Yo Coach! I gotta bang a H2O pump on my buddy's '66 'stang, I may be a skoshe late, so dont count me out and start talking bad about me 'til I show up!

B.


----------



## coach61 (Sep 6, 2004)

We'd never bad mouth ya without you there, that would just be a waste as Joe would only have to send you a email saying coach said such and such about you, 'nuther Dave said this. We'd rather get quoted correctly as you know Joe's Mullet makes him twist words a bit and make things seem not quite as bad as we intended..


Coach


----------



## gear buster (Dec 1, 2005)

*Bad..*

Bill,

They don't talk bad things about you.. They just practice till you get there.. :devil:


----------



## coach61 (Sep 6, 2004)

Much insulting is being done right now.. its about YOU get in there and defend yourself...Yes I mean you guy reading this....


----------



## Wingless Wonder (Aug 26, 2006)

coach61 said:


> Its tonight no excuses you have been reminded. ( Unless of course you fail to log on in time then your not reminded just old and senile...)
> 
> 
> 
> Coach



I have an excuse... I was racing and turn marshaling during an exciting showdown between Doug and WFT. :thumbsup:


----------



## coach61 (Sep 6, 2004)

Wingless Wonder said:


> I have an excuse... I was racing and turn marshaling during an exciting showdown between Doug and WFT. :thumbsup:



so what you are really saying is you knew, Doug knew and WTF knew.. its ok we sad bad things about you all anyways....

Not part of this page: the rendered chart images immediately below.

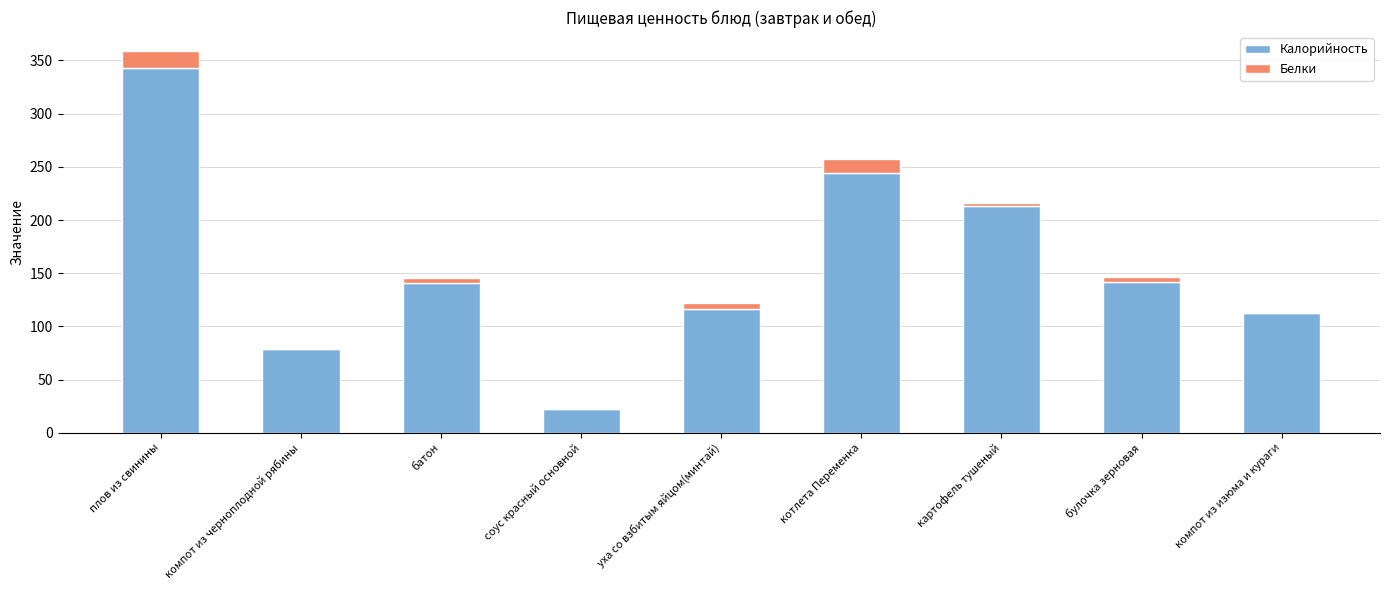

How many values in the Калорийность series exceed 140?

5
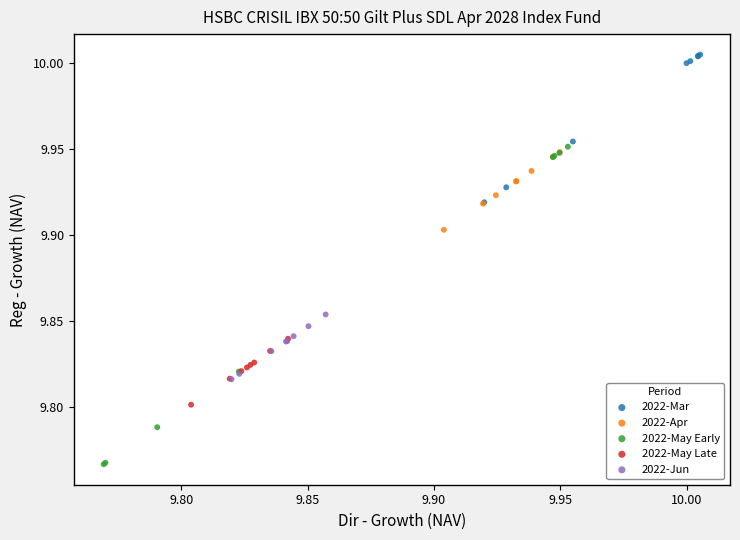

Which series contains the lowest Y value?

2022-May Early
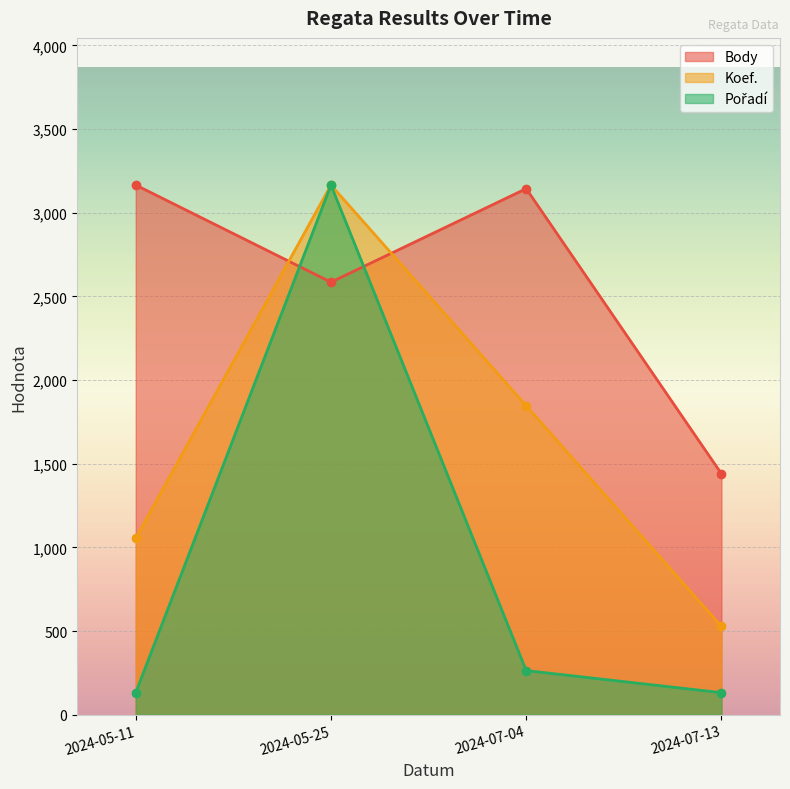

How many lines are shown in the chart?

3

Bill Hall was exceptionaly cruel and nasty, I see why Marty wants his two bucks...


Dave


----------



## Wingless Wonder (Aug 26, 2006)

coach61 said:


> so what you are really saying is you knew, Doug knew and WTF knew.. its ok we sad bad things about you all anyways....
> 
> 
> Bill Hall was exceptionaly cruel and nasty, I see why Marty wants his two bucks...
> ...



I think writing "WFT" as "WTF" is cruel enough.


----------



## tjd241 (Jan 25, 2004)

*Help me !*

Anybody in chat? Got a new puter and when I click the chat icon the box comes up, but that "JP Pilot" window does not come up. Any ideas? 

nuther dave (outside looking in)


----------